**ASSIGNMENT:** Search the entries for the string "الذي" and give the number of lines that hold it, nothing more.
====
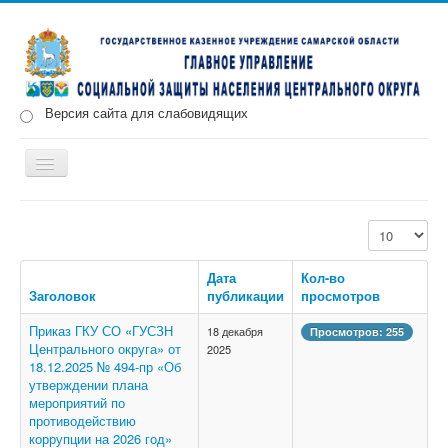
Версия сайта для слабовидящих
Включить/
выключить
навигацию
Главная
Новости
О нас
Структура
Документы
Кол-во строк
Меры социальной поддержки
Дата
Кол-во
Противодействие коррупции
Запись на прием
Заголовок
публикации
просмотров
Приказ ГКУ СО «ГУСЗН
18 декабря
Просмотров: 255
Центрального округа» от
2025
18.12.2025 № 494-пр «Об
утверждении плана
мероприятий по
противодействию
коррупции на 2026 год»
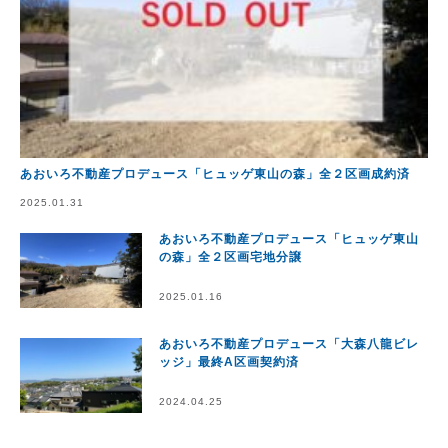
あおいろ不動産プロデュース「ヒュッゲ東山の森」全２区画成約済
2025.01.31
あおいろ不動産プロデュース「ヒュッゲ東山
の森」全２区画宅地分譲
2025.01.16
あおいろ不動産プロデュース「大森八龍ビレ
ッジ」最終A区画契約済
2024.04.25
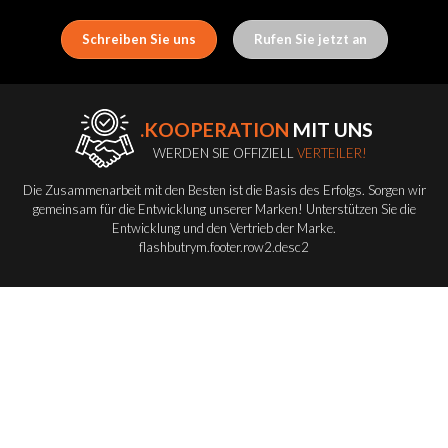
Schreiben Sie uns
Rufen Sie jetzt an
.KOOPERATION
MIT UNS
WERDEN SIE OFFIZIELL
VERTEILER!
Die Zusammenarbeit mit den Besten ist die Basis des Erfolgs. Sorgen wir
gemeinsam für die Entwicklung unserer Marken! Unterstützen Sie die
Entwicklung und den Vertrieb der Marke.
flashbutrym.footer.row2.desc2
Werden Sie Vertriebspartner
FLASH-BUTRYM
GROUP
ENTDECKEN SIE ALLE FLASH-SERIE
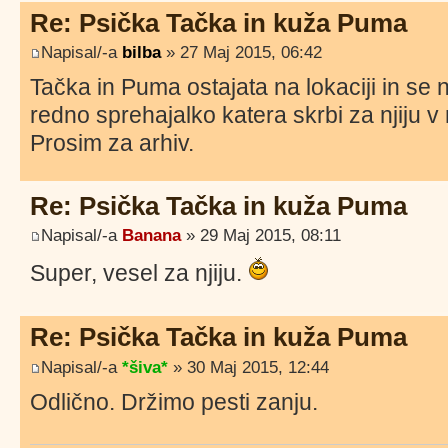
Re: Psička Tačka in kuža Puma
Napisal/-a
bilba
» 27 Maj 2015, 06:42
Tačka in Puma ostajata na lokaciji in se 
redno sprehajalko katera skrbi za njiju
Prosim za arhiv.
Re: Psička Tačka in kuža Puma
Napisal/-a
Banana
» 29 Maj 2015, 08:11
Super, vesel za njiju.
Re: Psička Tačka in kuža Puma
Napisal/-a
*šiva*
» 30 Maj 2015, 12:44
Odlično. Držimo pesti zanju.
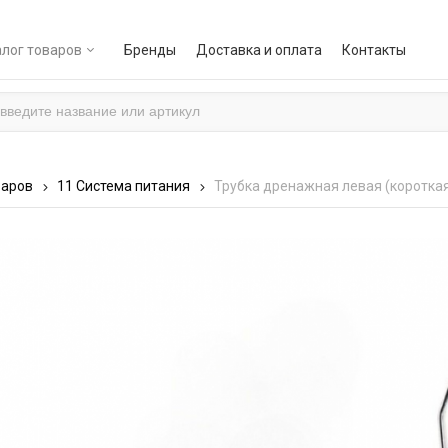
лог товаров
Бренды
Доставка и оплата
Контакты
варов
11 Система питания
Трубка дренажная левая (короткая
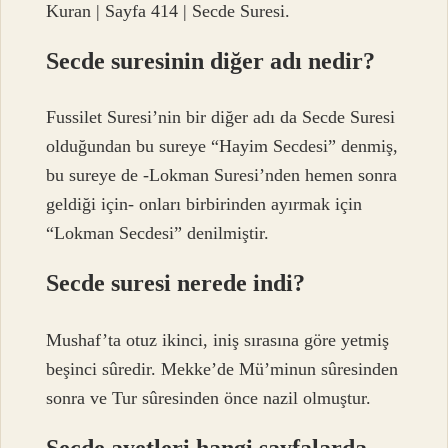
Kuran | Sayfa 414 | Secde Suresi.
Secde suresinin diğer adı nedir?
Fussilet Suresi’nin bir diğer adı da Secde Suresi
olduğundan bu sureye “Hayim Secdesi” denmiş,
bu sureye de -Lokman Suresi’nden hemen sonra
geldiği için- onları birbirinden ayırmak için
“Lokman Secdesi” denilmiştir.
Secde suresi nerede indi?
Mushaf’ta otuz ikinci, iniş sırasına göre yetmiş
beşinci sûredir. Mekke’de Mü’minun sûresinden
sonra ve Tur sûresinden önce nazil olmuştur.
Secde ayetleri hangi sayfalarda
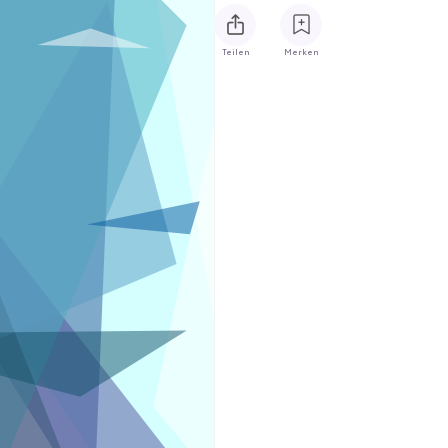
Teilen
Merken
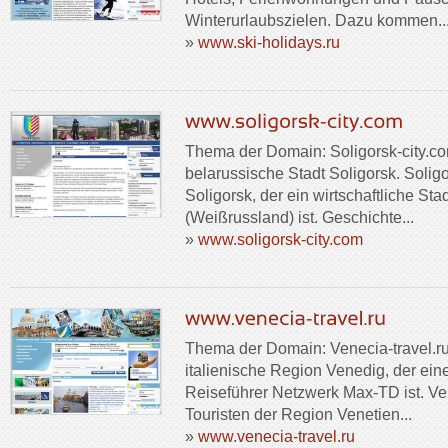
Winterurlaubszielen. Dazu kommen..
»
www.ski-holidays.ru
Thema der Domain: Soligorsk-city.com
belarussische Stadt Soligorsk. Soligo
Soligorsk, der ein wirtschaftliche Sta
(Weißrussland) ist. Geschichte...
»
www.soligorsk-city.com
Thema der Domain: Venecia-travel.ru 
italienische Region Venedig, der eine
Reiseführer Netzwerk Max-TD ist. Ven
Touristen der Region Venetien...
»
www.venecia-travel.ru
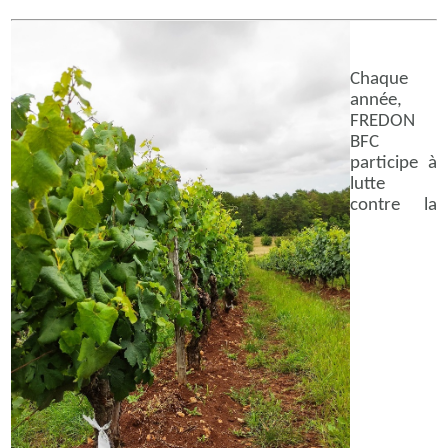
Chaque
année,
FREDON
BFC
participe à
lutte
contre la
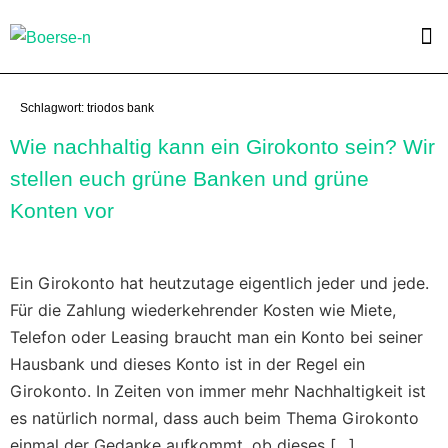
Schlagwort:
triodos bank
Wie nachhaltig kann ein Girokonto sein? Wir
stellen euch grüne Banken und grüne
Konten vor
Ein Girokonto hat heutzutage eigentlich jeder und jede.
Für die Zahlung wiederkehrender Kosten wie Miete,
Telefon oder Leasing braucht man ein Konto bei seiner
Hausbank und dieses Konto ist in der Regel ein
Girokonto. In Zeiten von immer mehr Nachhaltigkeit ist
es natürlich normal, dass auch beim Thema Girokonto
einmal der Gedanke aufkommt, ob dieses […]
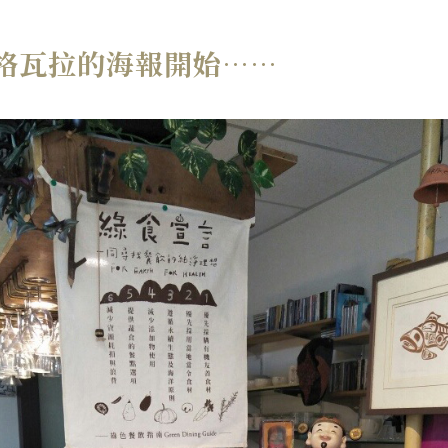
格瓦拉的海報開始……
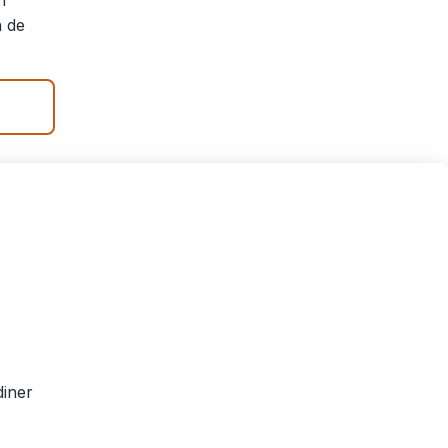
n
n de
diner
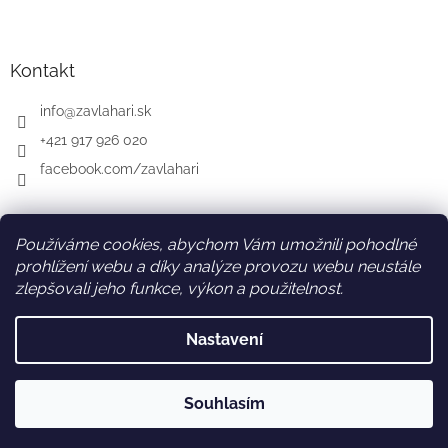
Kontakt
info
@
zavlahari.sk
+421 917 926 020
facebook.com/zavlahari
Používáme cookies, abychom Vám umožnili pohodlné
SK
AT
DE
prohlížení webu a díky analýze provozu webu neustále
zlepšovali jeho funkce, výkon a použitelnost.
Nastavení
Vytvořil Shoptet
Souhlasím
Copyright 2026
zavlahari-eshop.cz
. Všechna práva vyhrazena.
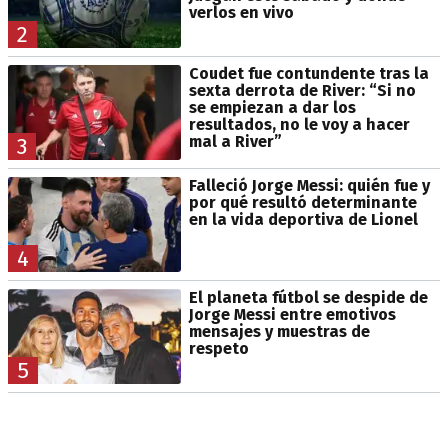
verlos en vivo
2
Coudet fue contundente tras la
sexta derrota de River: “Si no
se empiezan a dar los
resultados, no le voy a hacer
mal a River”
3
Falleció Jorge Messi: quién fue y
por qué resultó determinante
en la vida deportiva de Lionel
4
El planeta fútbol se despide de
Jorge Messi entre emotivos
mensajes y muestras de
respeto
5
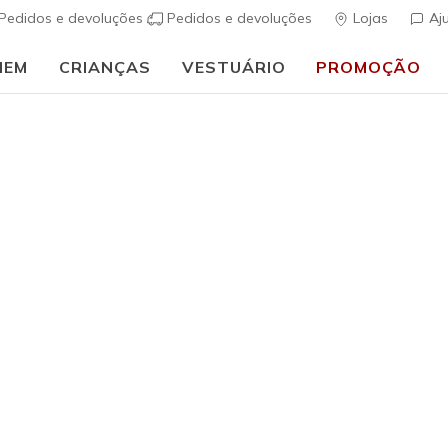
Pedidos e devoluções
Pedidos e devoluções
Lojas
Aj
MEM
CRIANÇAS
VESTUÁRIO
PROMOÇÃO
🎒 Guia de regresso às aulas:
COMPRAR AGORA
Rapariga
Skechers 
(
5 de 5 – Classif
€ 40,00
i
Cor
Rosa Claro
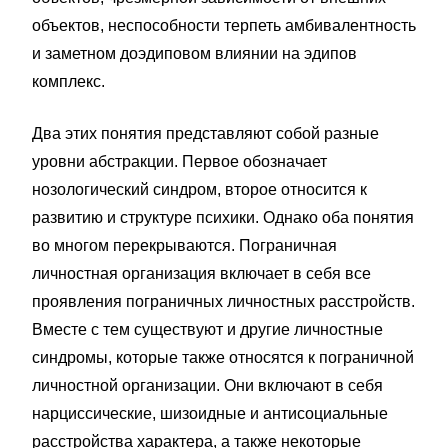
объектов, неспособности терпеть амбивалентность
и заметном доэдиповом влиянии на эдипов
комплекс.
Два этих понятия представляют собой разные
уровни абстракции. Первое обозначает
нозологический синдром, второе относится к
развитию и структуре психики. Однако оба понятия
во многом перекрываются. Пограничная
личностная организация включает в себя все
проявления пограничных личностных расстройств.
Вместе с тем существуют и другие личностные
синдромы, которые также относятся к пограничной
личностной организации. Они включают в себя
нарциссические, шизоидные и антисоциальные
расстройства характера, а также некоторые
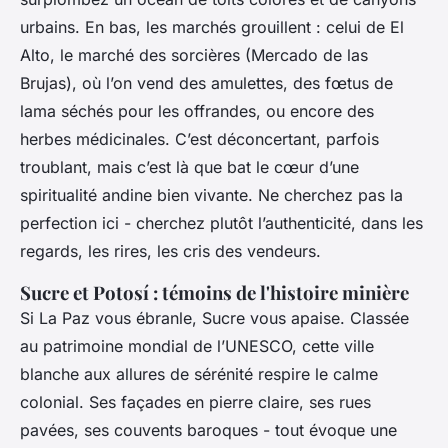
urbains. En bas, les marchés grouillent : celui de El
Alto, le marché des sorcières (Mercado de las
Brujas), où l’on vend des amulettes, des fœtus de
lama séchés pour les offrandes, ou encore des
herbes médicinales. C’est déconcertant, parfois
troublant, mais c’est là que bat le cœur d’une
spiritualité andine bien vivante. Ne cherchez pas la
perfection ici - cherchez plutôt l’authenticité, dans les
regards, les rires, les cris des vendeurs.
Sucre et Potosí : témoins de l'histoire minière
Si La Paz vous ébranle, Sucre vous apaise. Classée
au patrimoine mondial de l’UNESCO, cette ville
blanche aux allures de sérénité respire le calme
colonial. Ses façades en pierre claire, ses rues
pavées, ses couvents baroques - tout évoque une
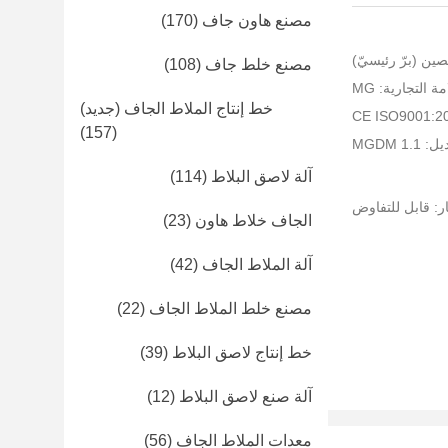
مصنع هاون جاف
(170)
صين (برّ رئيسيّ)
مصنع خلط جاف
(108)
ة التجارية: MG
خط إنتاج الملاط الجاف (جديد)
(157)
MGDM 1.
آلة لاصق البلاط
(114)
ر: قابل للتفاوض
الجاف خلاط هاون
(23)
آلة الملاط الجاف
(42)
مصنع خلط الملاط الجاف
(22)
خط إنتاج لاصق البلاط
(39)
آلة صنع لاصق البلاط
(12)
معدات الملاط الجاف
(56)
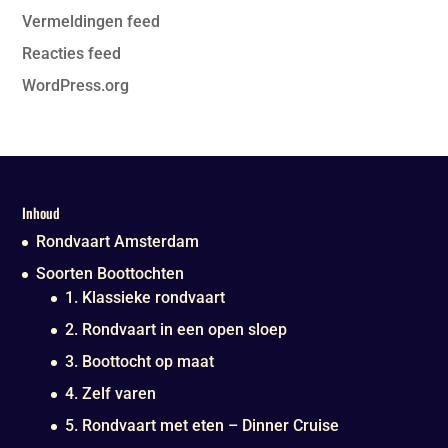
Vermeldingen feed
Reacties feed
WordPress.org
Inhoud
Rondvaart Amsterdam
Soorten Boottochten
1. Klassieke rondvaart
2. Rondvaart in een open sloep
3. Boottocht op maat
4. Zelf varen
5. Rondvaart met eten – Dinner Cruise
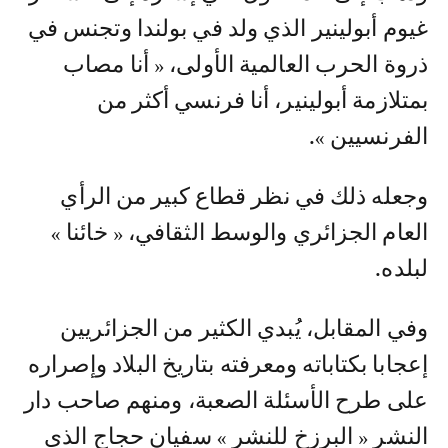
غيوم أبولينير الذي ولد في بولندا وتجنس في
ذروة الحرب العالمية الأولى، « أنا مصاب
بمتلازمة أبولينير، أنا فرنسي أكثر من
الفرنسيين ».
وجعله ذلك في نظر قطاع كبير من الرأي
العام الجزائري والوسط الثقافي، « خائنا »
لبلده.
وفي المقابل، يُبدي الكثير من الجزائريين
إعجابا بكتاباته ومعرفته بتاريخ البلاد وإصراره
على طرح الأسئلة الصعبة، ومنهم صاحب دار
النشر « البرزخ للنشر » سفيان حجاج الذي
====
**ANSWER SPACE:** 2